March 20, 2017

What We Pay

The Princeton health economist, Uwe Reinhardt, first said it in 2004. The private think tank, the McKinsey Global Institute, persuasively demonstrated it was true in 2008. But maybe now that the Wall Street Journal is saying the same thing, policy makers will listen. The elephant in the room, the main factor accounting for the high cost of health care in the US, is prices.

The spending gap between the US and other developed countries remains huge. We spend 17 percent of GDP on health care (that’s all spending, public and private combined); our closest competitor, Switzerland, manages to spend 11 percent. Other OECD countries, such as New Zealand and Norway, spend closer to 9 percent. And despite all the excess spending, we don’t have better outcomes across a broad range of measures, from infant mortality to life-expectancy.
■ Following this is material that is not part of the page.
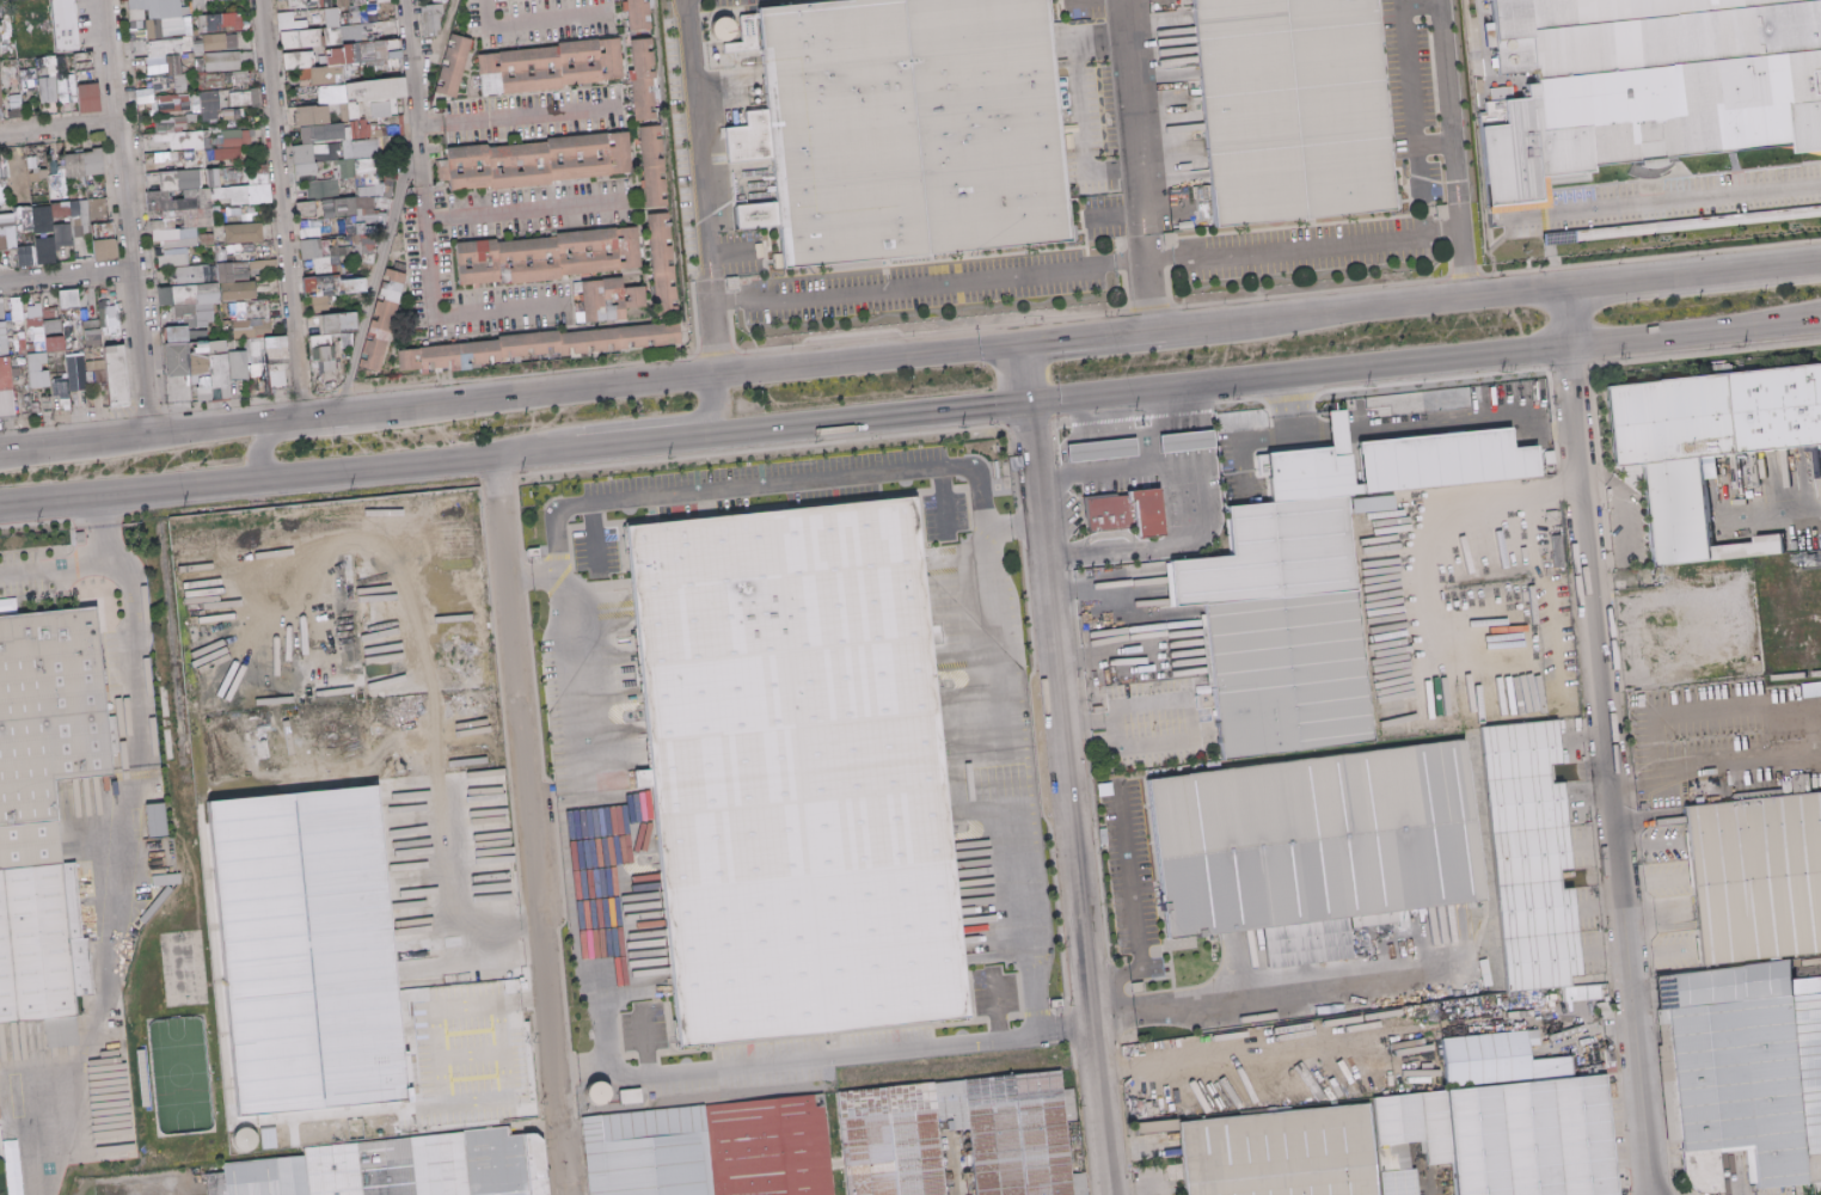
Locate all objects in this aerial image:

The main culprit, the WSJ reports, is higher prices in the US. The average price of most prescription drugs is higher here—by a lot. Avastin (an expensive medication but not the most expensive medication there is) costs $4000 for a 400 mg vial in America and less than $2000 in western Europe. Ditto for procedures: the cost of coronary artery bypass surgery in the US is $80,000, compared to half that in other OECD countries. And so on, down the line.  Elsewhere in the world, the WSJ explains, state run health systems set limits on prices or refuse to pay a supplier if the cost is regarded as excessive. Our free market system, far from keeping costs down, drives them up.
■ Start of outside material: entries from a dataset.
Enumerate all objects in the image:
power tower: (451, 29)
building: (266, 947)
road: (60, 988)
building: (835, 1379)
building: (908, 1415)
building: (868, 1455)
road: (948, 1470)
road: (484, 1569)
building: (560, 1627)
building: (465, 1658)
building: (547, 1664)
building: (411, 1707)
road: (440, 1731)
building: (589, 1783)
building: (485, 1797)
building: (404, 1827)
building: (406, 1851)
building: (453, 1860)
The McKinsey Report, though a few years old now, makes further adjustments based on a country’s wealth. It argues that richer countries may want to spend a larger proportion of their income on health care. But even adjusting for greater GDP per capita, the US spent $650 billion more than “expected” in 2006. The fastest growing part of the excess, the study showed, was due to outpatient care, both office visits and ambulatory surgery. And what was driving up costs in these domains wasn’t the frequency of visits—Europeans tend to go to the doctor at least as often as their American counterparts—it was the cost per visit. Other major contributors to the high cost of American health care are drug pricing (McKinsey found, as did the WSJ, that we pay more in the US for a given drug than we would in other OECD countries) and the cost of health administration (all the spending on marketing and administration of multiple private health plans boosts costs way over what they would be with a single payer).

I think it’s fair to conclude that the high cost of American medicine isn’t solely—or even mainly—due to waste. Targeting the use of less-than-optimal therapies in outpatient practice, as the Choosing Wisely campaign does won’t solve the cost problem. Nor will targeting expensive, burdensome, and unwanted treatment near the end of life. These are important efforts to improve quality of care. But if we want to do something about cost, we need to have an impact on prices. That means cutting payments made by insurers (both Medicare and private insurance companies) to pricey specialists. It means allowing the biggest and most influential insurer of all, Medicare, to negotiate with drug companies about price. It means allowing insurers such as Medicare to pay for devices based on their cost-effectiveness, not based on what the manufacturer charges. 

Introducing single payer health insurance would help, too. It happens to be the only other way to cover all Americans and make health insurance affordable and get rid of pre-existing conditions riders without use of the “mandate” that Republicans find so very unpalatable. But that’s a topic for another day.